MITは、中学に進むと同時に養護施設で配布されたものだった。叙瀬以外にも受け取った者は数人いる。
画面には、不特定多数とのコミュニケーションツールである“スカイライン”の画面が表示されている。
すでに、会話の履歴がずらりと並んでいた。
ついさっき、MITをもって初めてできた友人と会話しているのだった。
……
○兄弟のことですか? わたくしにはたくさんいますが……。
●違う。兄弟じゃないけど一緒に何十人も住んでる。あと、センセーがね、五人くらいかな。

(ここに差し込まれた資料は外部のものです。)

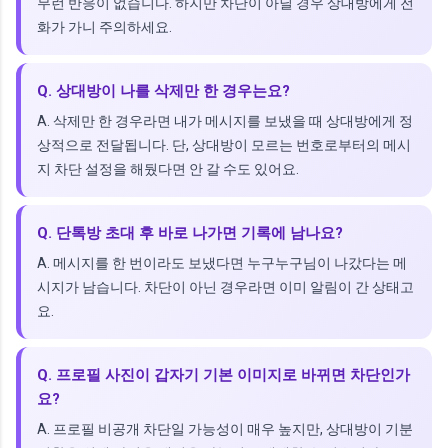
무런 반응이 없습니다. 하지만 차단이 아닐 경우 상대방에게 전
화가 가니 주의하세요.
Q. 상대방이 나를 삭제만 한 경우는요?
A. 삭제만 한 경우라면 내가 메시지를 보냈을 때 상대방에게 정
상적으로 전달됩니다. 단, 상대방이 모르는 번호로부터의 메시
지 차단 설정을 해뒀다면 안 갈 수도 있어요.
Q. 단톡방 초대 후 바로 나가면 기록에 남나요?
A. 메시지를 한 번이라도 보냈다면 누구누구님이 나갔다는 메
시지가 남습니다. 차단이 아닌 경우라면 이미 알림이 간 상태고
요.
Q. 프로필 사진이 갑자기 기본 이미지로 바뀌면 차단인가
요?
A. 프로필 비공개 차단일 가능성이 매우 높지만, 상대방이 기분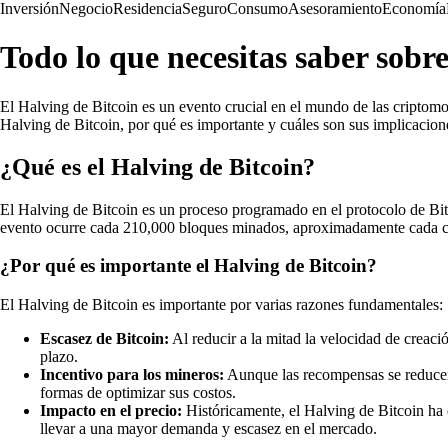
Inversión
Negocio
Residencia
Seguro
Consumo
Asesoramiento
Economía
Todo lo que necesitas saber sobre
El Halving de Bitcoin es un evento crucial en el mundo de las criptomon
Halving de Bitcoin, por qué es importante y cuáles son sus implicacio
¿Qué es el Halving de Bitcoin?
El Halving de Bitcoin es un proceso programado en el protocolo de Bit
evento ocurre cada 210,000 bloques minados, aproximadamente cada cua
¿Por qué es importante el Halving de Bitcoin?
El Halving de Bitcoin es importante por varias razones fundamentales:
Escasez de Bitcoin:
Al reducir a la mitad la velocidad de creaci
plazo.
Incentivo para los mineros:
Aunque las recompensas se reducen 
formas de optimizar sus costos.
Impacto en el precio:
Históricamente, el Halving de Bitcoin ha 
llevar a una mayor demanda y escasez en el mercado.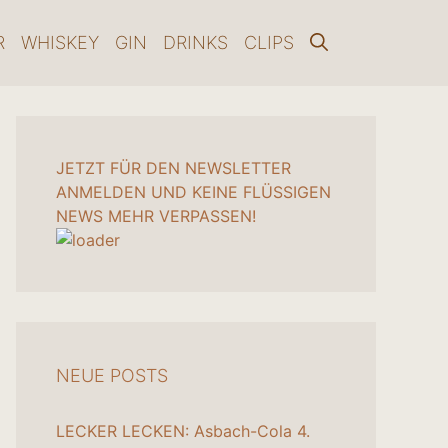
R
WHISKEY
GIN
DRINKS
CLIPS
JETZT FÜR DEN NEWSLETTER
ANMELDEN UND KEINE FLÜSSIGEN
NEWS MEHR VERPASSEN!
NEUE POSTS
LECKER LECKEN: Asbach-Cola
4.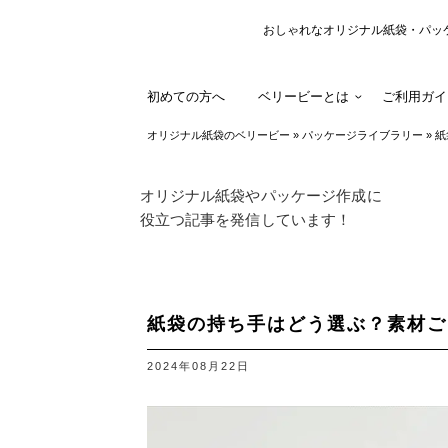
おしゃれなオリジナル紙袋・パッ
初めての方へ
ベリービーとは
ご利用ガイ
オリジナル紙袋のベリービー
»
パッケージライブラリー
»
紙
オリジナル紙袋やパッケージ作成に
役立つ記事を発信しています！
紙袋の持ち手はどう選ぶ？素材ご
2024年08月22日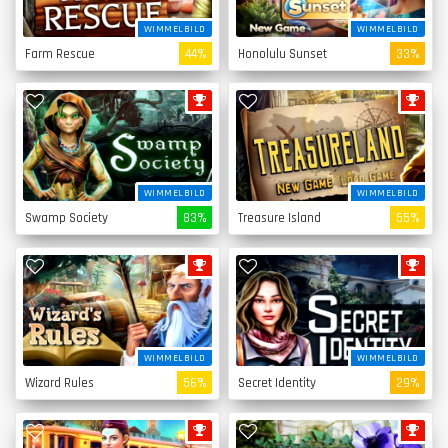
WIMMELBILD
WIMMELBILD
Farm Rescue
44%
Honolulu Sunset
33%
WIMMELBILD
WIMMELBILD
Swamp Society
83%
Treasure Island
55%
WIMMELBILD
WIMMELBILD
Wizard Rules
56%
Secret Identity
29%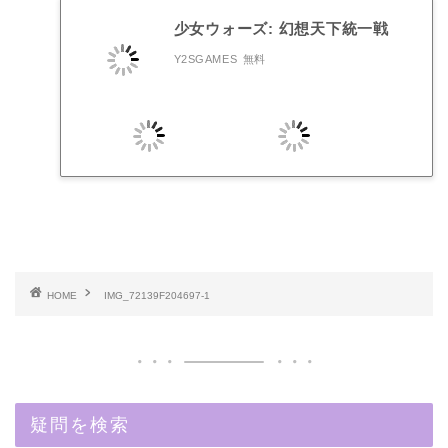
少女ウォーズ: 幻想天下統一戦
Y2SGAMES
無料
HOME
IMG_72139F204697-1
疑問を検索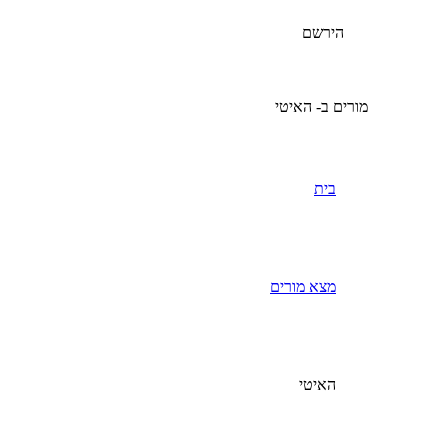
הירשם
מורים ב- האיטי
בית
מצא מורים
האיטי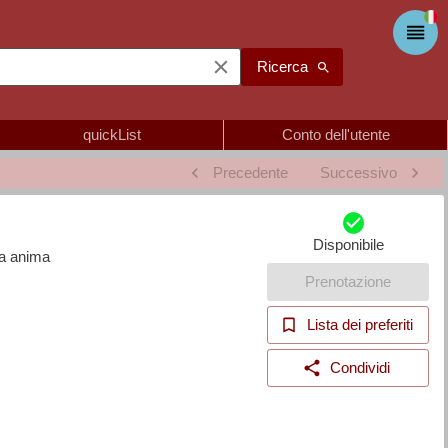
Ricerca
quickList
Conto dell'utente
Precedente
Successivo
Disponibile
ua anima
Prenotazione
Lista dei preferiti
Condividi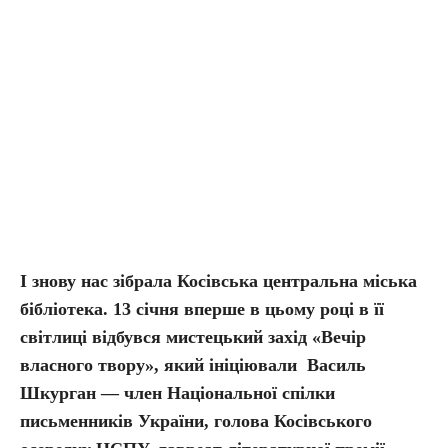
І знову нас зібрала Косівська центральна міська
бібліотека. 13 січня вперше в цьому році в її
світлиці відбувся мистецький захід «Вечір
власного твору», який ініціювали Василь
Шкурган —
член Національної спілки
письменників України,
голова Косівського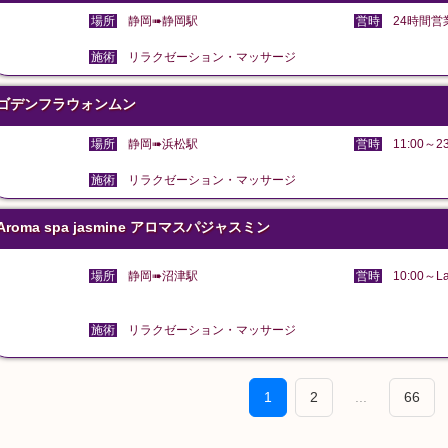
場所
静岡➠静岡駅
営時
24時間営
施術
リラクゼーション・マッサージ
ゴデンフラウォンムン
場所
静岡➠浜松駅
営時
11:00～23
施術
リラクゼーション・マッサージ
Aroma spa jasmine アロマスパジャスミン
場所
静岡➠沼津駅
営時
10:00～La
施術
リラクゼーション・マッサージ
1
2
...
66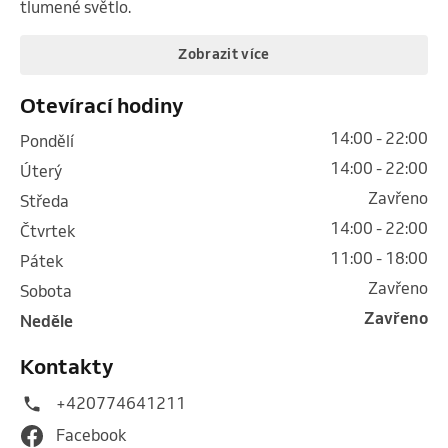
tlumené světlo.
Zobrazit více
Otevírací hodiny
14:00 - 22:00
pondělí
14:00 - 22:00
úterý
Zavřeno
středa
14:00 - 22:00
čtvrtek
11:00 - 18:00
pátek
Zavřeno
sobota
Zavřeno
neděle
Kontakty
+420774641211
Facebook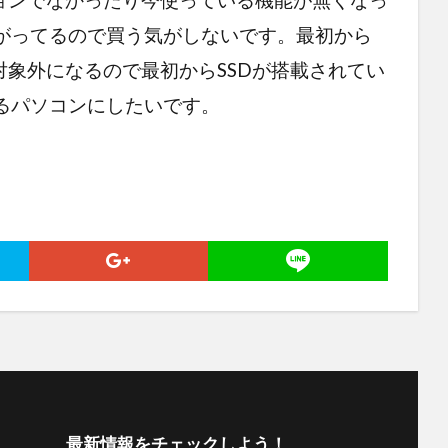
がってるので買う気がしないです。最初から
対象外になるので最初からSSDが搭載されてい
るパソコンにしたいです。
最新情報をチェックしよう！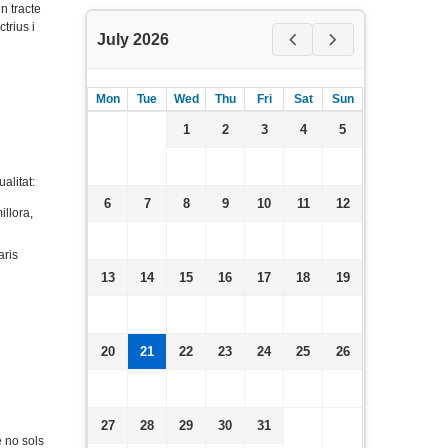
n tracte
trius i
July 2026
Mon
Tue
Wed
Thu
Fri
Sat
Sun
1
2
3
4
5
alitat:
6
7
8
9
10
11
12
illora,
aris
13
14
15
16
17
18
19
20
21
22
23
24
25
26
27
28
29
30
31
 no sols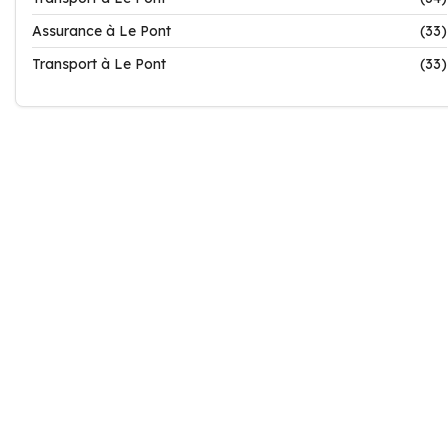
Assurance à Le Pont
(33)
Transport à Le Pont
(33)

○五人だけしかいないのですか? こちらにはたくさんいます。姉が三人、兄が五人、父と母、父方の祖父、祖母、母方の祖父、祖母、伯父伯母、叔父叔母……。
●いーなー! 誰か分けて! あたしパパとママがいないんだ。
○それは困難です。しかし……頼む事を試みます。わたしの父と母に、あなたの父と母にもなってくれるようにすすめます。

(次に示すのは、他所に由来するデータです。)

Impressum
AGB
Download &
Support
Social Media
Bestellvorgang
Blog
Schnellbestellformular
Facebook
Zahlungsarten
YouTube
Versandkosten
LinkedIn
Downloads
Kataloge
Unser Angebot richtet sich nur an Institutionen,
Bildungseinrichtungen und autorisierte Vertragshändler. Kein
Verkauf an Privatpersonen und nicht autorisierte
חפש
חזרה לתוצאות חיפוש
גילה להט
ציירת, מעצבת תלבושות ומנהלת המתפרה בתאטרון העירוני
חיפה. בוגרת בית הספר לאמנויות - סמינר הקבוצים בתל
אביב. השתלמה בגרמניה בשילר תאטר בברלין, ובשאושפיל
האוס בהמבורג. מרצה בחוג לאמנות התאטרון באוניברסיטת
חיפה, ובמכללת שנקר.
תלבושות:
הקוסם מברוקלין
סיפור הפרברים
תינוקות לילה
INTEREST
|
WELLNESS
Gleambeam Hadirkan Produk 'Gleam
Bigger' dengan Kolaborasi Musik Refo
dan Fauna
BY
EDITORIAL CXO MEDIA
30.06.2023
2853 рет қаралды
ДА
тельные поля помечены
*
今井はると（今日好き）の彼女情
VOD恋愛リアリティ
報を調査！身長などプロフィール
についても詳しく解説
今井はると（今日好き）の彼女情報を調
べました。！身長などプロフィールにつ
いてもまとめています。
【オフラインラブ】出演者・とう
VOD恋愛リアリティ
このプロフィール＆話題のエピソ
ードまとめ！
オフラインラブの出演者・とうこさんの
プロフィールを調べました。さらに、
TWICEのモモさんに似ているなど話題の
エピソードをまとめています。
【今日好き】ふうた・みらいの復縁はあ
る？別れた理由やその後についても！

●お願い! こっちもお友達になるようにお願いするから。
○本当ですか? ではそちらのお名前を教えていただけますか? スカラネームではなく、あなたの本当の名前です。でなければあなたの友達といっしょにいるときにあなたの名前をよべないからです。
●美蘭戸 叙瀬だよ
○おや? 字が正常に表示されません。なぜでしょうか?
●見えない? おかしいなぁ……ちゃんと入れたつもりなんだけど……。
○はい。なぜかわかりませんが、生気の文字が表示されていません。なぜかすみません。
●別に~。気にしてねーし
○ひとまず、私の本名を教えます。芒宗鉞と申します。
●??? こっちもそっちの名前が読めないよ。ちゃんと字が出てないし。
○おかしいですね……会話履歴を見ても入力間違いはなさそうなのですが……。
●いいこと思いついた。直接、通話しようよ!
○了解しました! こちらからかけます!
●OK。じゃーお願い。
叙瀬は“スカイライン”の機能をメッセージ送信から、通話に切り替える。MITを持ち替え、頬に添える。
咳払いし、歯切れよく声を出した。
「もしもし?」
甲高い声が鼓膜をつらぬく。
叙瀬は眉をひそめる。なだめるように話しかける。
「ちょっと落ち着きなよ。よく聞こえないんだけど」
「XXXXXXXX!」
全く聞きなれない音の羅列だけが聞こえてくる。叙瀬は不審な顔付きでMITを見おろした。
「壊れてんのかな……」
耳にMITを当てる。
注意深く耳を澄ますが、聞こえるものは雑音まがいの奇妙な声だった。
「あ、これ英語かな……」
ふと叙瀬は納得したようにつぶやいた。曖昧な笑みを浮かべ、視線を宙にさまよわせつつ口を開く。
「えー、ワータシはー、ジョセ、デース」
「XXXXXXX」
「ミランド、ジョセー。OK?」
「XXXXXXX」
「あかんわ」
肩を落とす叙瀬。
だが、聞こえてくる音を耳にしているうち、繰り返される単語を把握した。
「ツンフイ」
叙瀬は途方にくれた。
「……って、名前かな……あ、電話切れた」
MITを持ち替え、画面を見た。
○なにやら、話せませんね。
●そーだね。
○しかし、わたしは日本語を勉強します。そうすれば、会話が可能になるでしょう。
●ありがと。
しばらく世間話に花を咲かせた後、翌日にふたたび連絡する事を約束する。
会話が終わり、叙瀬はMITを眺めていた。
自動車のエンジン音が聞こえる。重々しい騒音のほうへと目をやると、数台の大型トラックが見えた。荷台に建設機械を搭載している。
トラックは街の入り口周辺に止まると、次々と機材をおろし、廃屋を取り壊し始めた。
突如湧き起こった騒音に、叙瀬は耳をふさいだ。